Auch wenn der Jahresabschluss noch aussteht – die König Galerie hat 2020 wohl mehr Gewinn gemacht als im Vorjahr. Neben den weggefallenen Messekosten sind es sicher die Innovationen, die dazu beitragen: Johann König hat die Provision für seine Mitarbeiter:innen verdreifacht. Schon lange gibt es neben der Galerie einen Souvenirshop, in dem von den Künstler:innen entworfene Pullover und Seifen verkauft werden, dazu erscheint halbjährlich die Zeitschrift König. 2019 war er mit seiner Autobiografie Blinder Galerist medial omnipräsent. Er liebt die sozialen Medien, war schon vor Corona mit der Galerie online gut aufgestellt.

„Die Regeln des Kunstbetriebs sind noch sehr konservativ und schrecken viele Leute davon ab, sich mit Kunst zu befassen“, so König. Vor zwei Jahren begann er, die Kunstwerke auf Messen auszupreisen – ein unüblicher Schritt.

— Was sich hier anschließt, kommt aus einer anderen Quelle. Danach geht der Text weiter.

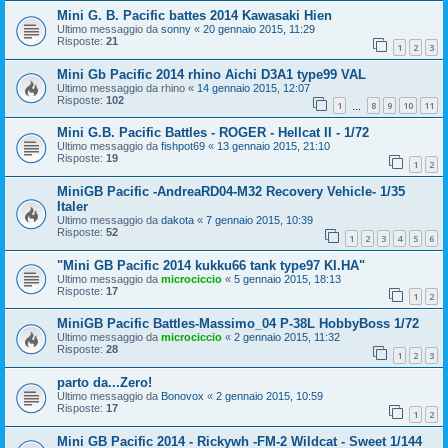
Mini G. B. Pacific battes 2014 Kawasaki Hien
Ultimo messaggio da
sonny
«
20 gennaio 2015, 11:29
Risposte:
21
1
2
3
Mini Gb Pacific 2014 rhino Aichi D3A1 type99 VAL
Ultimo messaggio da
rhino
«
14 gennaio 2015, 12:07
Risposte:
102
1
8
9
10
11
…
Mini G.B. Pacific Battles - ROGER - Hellcat II - 1/72
Ultimo messaggio da
fishpot69
«
13 gennaio 2015, 21:10
Risposte:
19
1
2
MiniGB Pacific -AndreaRD04-M32 Recovery Vehicle- 1/35
Italer
Ultimo messaggio da
dakota
«
7 gennaio 2015, 10:39
Risposte:
52
1
2
3
4
5
6
"Mini GB Pacific 2014 kukku66 tank type97 KI.HA"
Ultimo messaggio da
microciccio
«
5 gennaio 2015, 18:13
Risposte:
17
1
2
MiniGB Pacific Battles-Massimo_04 P-38L HobbyBoss 1/72
Ultimo messaggio da
microciccio
«
2 gennaio 2015, 11:32
Risposte:
28
1
2
3
parto da...Zero!
Ultimo messaggio da
Bonovox
«
2 gennaio 2015, 10:59
Risposte:
17
1
2
Mini GB Pacific 2014 - Rickywh -FM-2 Wildcat - Sweet 1/144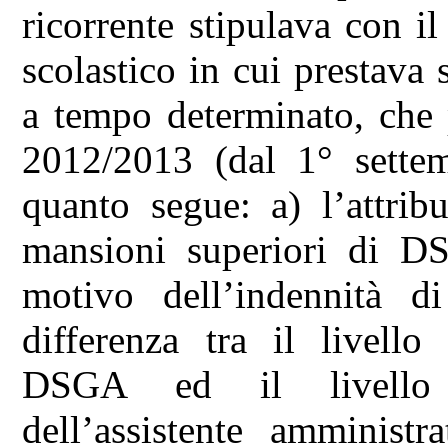
ricorrente stipulava con il 
scolastico in cui prestava 
a tempo determinato, che 
2012/2013 (dal 1° sette
quanto segue: a) l’attrib
mansioni superiori di DS
motivo dell’indennità di
differenza tra il livello
DSGA ed il livello i
dell’assistente amministr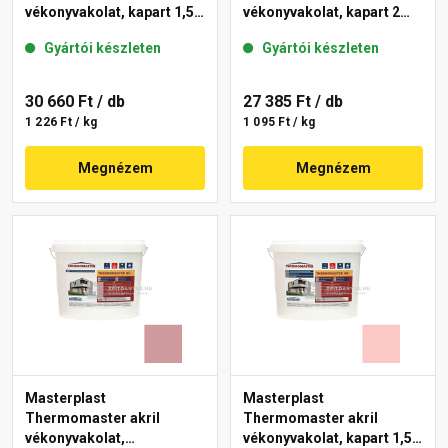
vékonyvakolat, kapart 1,5
vékonyvakolat, kapart 2
mm 21-F 25 kg
mm 22-E 25 kg
Gyártói készleten
Gyártói készleten
30 660 Ft
/ db
27 385 Ft
/ db
1 226 Ft / kg
1 095 Ft / kg
Megnézem
Megnézem
Masterplast
Masterplast
Thermomaster akril
Thermomaster akril
vékonyvakolat,
vékonyvakolat, kapart 1,5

Die Hemmschwelle, nach dem Preis zu fragen, entfällt, und das führe zu sehr guten Verkäufen.

Ein neuer Baustein im Konzept König ist der Podcast Was mit Kunst: Jeppe Hein erzählt offen von seinem Burn-out, Katharina Grosse davon, wie ihr wüstes Schlafzimmer sie zur Malerei mit Spritzpistolen inspirierte. Dass die Folge am 30. Oktober erschien – Zufall. Zwei Tage später musste ihre Ausstellung im Hamburger Bahnhof schließen und wird in diesem Jahr nicht mehr öffnen. Noch bis Ende Dezember zeigt die König Galerie Arbeiten von Grosse auf Leinwand und Sperrholz, sie kosten 255.000 bis 450.000 Euro. Bleiben Museen coronabedingt noch länger geschlossen, kommt Galerien möglicherweise eine ganz neue Rolle zu: Museen könnten sie als alternative Ausstellungsräume nutzen.